11. Since Section 25 (3) requires a promise to pay in writing it may well be that an acknowledgment of a debt simpliciter which contains no express promise to pay is not within the meaning of the statute. But if there is an express promise to pay interest on the debt acknowledged, the express promise with regard to interest might reasonably include a promise for payment of principal also. And if the acknowledgment of debt forms part of a promissory note or bond or sarkhat or hundi or of other agreement evidencing a loan, then all rights and obligations which legally flow from the agreement and from the relationship created by it should also be deemed to be incorporated in the agreement and be read into it. And, if the document contains an agreement relating to a loan and about its existence and its validity, and is not merely an acknowledgment of a pre-existing debt, the liability to pay the debt should be read into it though it is not expressed therein in so many words.

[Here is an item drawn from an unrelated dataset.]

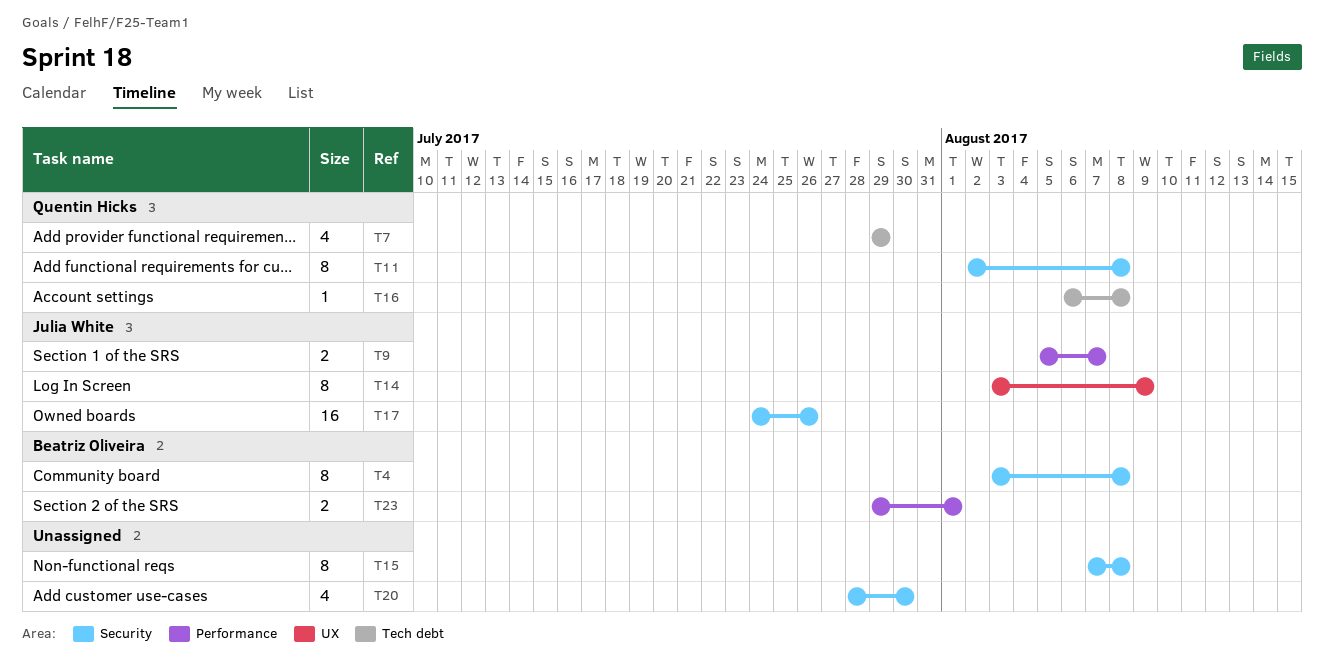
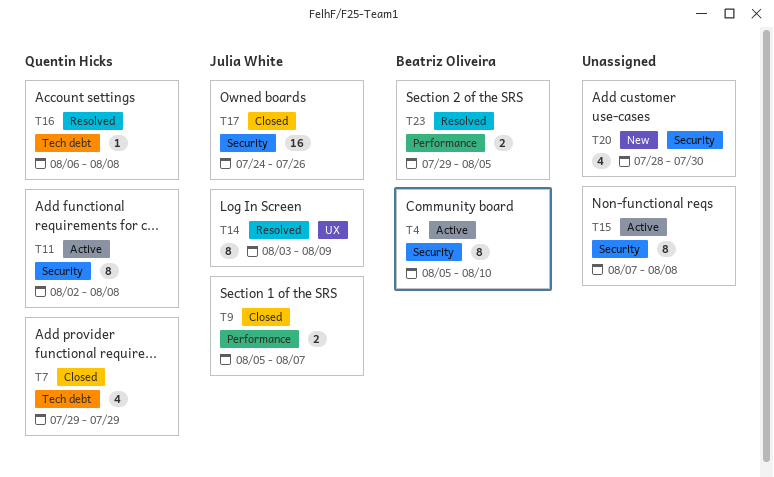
T4, start: Aug 3 -> Aug 5
T4, due: Aug 8 -> Aug 10
T23, due: Aug 1 -> Aug 5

12. The sarkhat executed by the defendant Bhagwati Prasad purported to be a promissory note; it contained an agreement about payment of future interest; it was treated as a bond by the trial Court and excess duty and penalty was levied on it. It cannot therefore be regarded either in form or in substance as a mere acknowledgment of a time-barred debt and if necessary it could satisfy the conditions laid down in Section 25(3), Contract Act. It follows that Bhagwati Prasad, defendant 1, had no valid defence to the action and the claim should have been decreed against him. We accordingly allow this appeal, set aside the decrees of both the Courts below in so far as they dismissed the claim of the plaintiff against defendant 1, Bhagwati Prasad, and in lieu thereof we grant to the plaintiff a decree for the sum claimed against defendant 1 with pendente lite and future interest at 3 per cent, per annum till payment. The plaintiff will have his costs in all Courts against defendant 1, but he will pay the costs of defendant 2 in all Courts, and defendant 1 will bear his own costs in all Courts.